I cried myself to sleep the night of his death, but that was it.
My father and I were always close. I’ve been told that, as a toddler, I’d ask both my parents to see if they could pick the number I was thinking of in my head, and no matter what number my father picked, he’d be the winner.
Which is pretty much how I’ve always viewed my father — a winner.
I was sickly as a kid, spending most of the time in bed, unable to move or risk vomiting. Every day, he’d come home from working TWO jobs with a toy for me to brighten my day.
It wasn’t to spoil me, because we weren’t rich; far from it in fact. He worked multiple jobs his entire working life to support me, my two half-siblings, and my mother, and we still lived paycheck to paycheck.
Courtesy of author
Every weekend, as long as I was feeling well enough, he’d take me to lunch at the mall, and I’d get a book (yes, I’m a total bookworm!).
I was aware that my father was older than most of my friends dads. He had me at 40, and my siblings would always tease me and say, “We've known dad longer so, yeah!” I turned bitter, wishing my dad was younger so that I, too, could say I knew him just as long.
Death was never something that popped into my head, but as we both aged, it was something I came to realize was an inevitability.
Still, I thought, “Dad won’t ever die. That’s just not something that will happen. I’m sure I’ll be hit by a car or something before I have to worry about Dad.” And as crazy as that may sound, I TRULY believed that.
It was 2014, my husband, son, and I were living with my parents because FINANCES. My dad came home from a doctor appointment, shuffled the shoes beneath his feet to the side, and said, “I have cancer. I don’t want to talk about it. The doctor said it’s nothing. We caught it early. Don’t ask questions."
For two whole years, getting ANY information from him was worse than anything I’ve experienced.
The not knowing, the questions, the assumptions, the Google searches; it was all just too much. I would have much preferred knowing what was happening.
And things just got worse. My mother refused to give us any information. My siblings would find out little tidbits and not tell me or make deals with us about who not to tell. It was an awful, petty game and the only winner was cancer.
How I'll Always Remember My Father
Not being the best at handling tough situations, I tried to distance myself from my father. If he couldn’t be honest with me, why should I continue to try?
It didn’t work; I cried daily, missing the man I knew he was, the man who would tell ME secrets that no one knew, or who would discuss every Game of Thrones episode with me for hours, even though he couldn’t pronounce half the character names.
On January 27, 2016, I received an email from my sister, “You may want to come to the hospital. Dad’s not well.” I literally fell off the couch, onto the floor and cried. I didn’t even make sense to my husband, as I called him trying to explain that my dad didn’t have time left and we HAD to get there.

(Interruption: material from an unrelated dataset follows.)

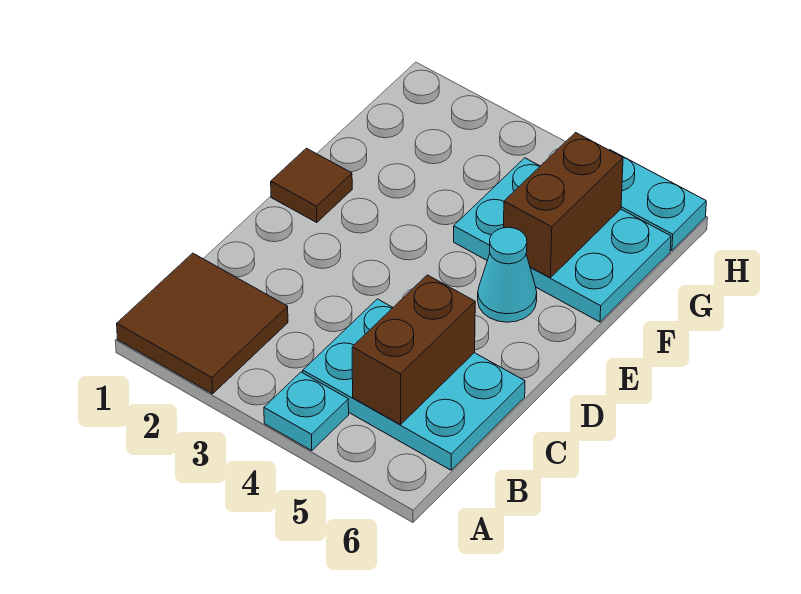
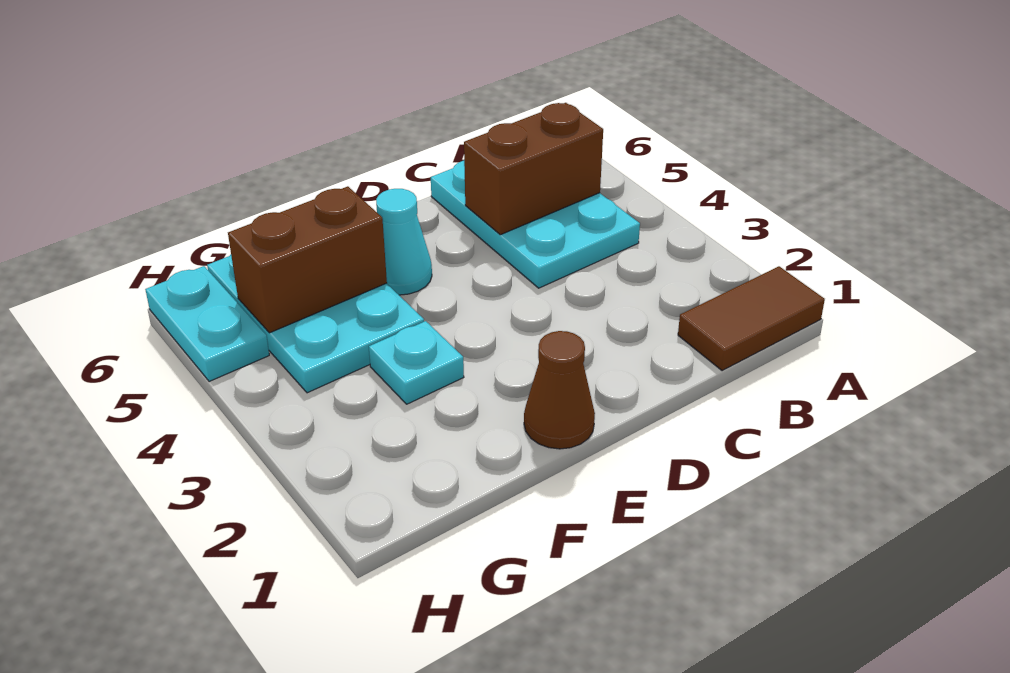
brown 2x2 tile [117,253,288,394] -> brown 1x2 tile [678,266,825,371]
cyan 1x1 plate [264,372,349,450] -> cyan 1x1 plate moved to [369,321,464,404]
brown 1x1 tile [271,148,352,223] -> brown 1x1 cone [524,331,595,449]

When I walked in, he was attached to tubes no matter what angle you looked at him from. He was unconscious. Though I hadn’t actually spoken to him in weeks because “I was better than this. I didn’t need to play games,” I asked if I could have alone time with him. My sister and mother left the room, holding each other; two people who hated each other now showing love during this tumultuous time.
I took my father’s hand in mine and explained how much I loved him. How much he meant to me, my husband, and my son. I told him that if he was in pain, it was OK to leave. All the machines started to beep and the nurses rushed in. Apparently, my father must have heard what I said because his vitals did a roller coaster spin. I left crying.
The following day, I returned. The doctors wanted to amputate his leg. Why? I asked. He had a blood clot. I asked how much longer he had. They said days. I stood firmly against the amputation; what would be the point? “Leave the man be” came to be a phrase I said over and over that day.
We all had to make the heart wrenching decision to remove him from life support. We were told that if he did wake up, he’d never be the same and we were only prolonging what we already knew would happen.
Two hours after the machines were removed, I stood up, touched my father’s cold, yellow hand and told him I loved him. A nurse came in, checked his vitals, and said “He’s gone.”
That night, I cried myself to sleep. And that was it. I never cried again. Every time I think of him, including right at this moment, I push down any feelings I have because I just can’t seem to allow myself to feel the grief.
I’m fully aware it’s unhealthy and I have a therapist appointment soon to go into this, but for now, I’m OK keeping my sorrow at the tips of my toes. I’m scared. I don’t know that I’ll ever be able to STOP crying once I start.
I never prepared myself for living without the man I counted on since birth. The last seven months have been a complete haze and one day, I'll process it all. But for now, my dad is working. He'll be home soon with a stuffed animal, and it'll all be OK.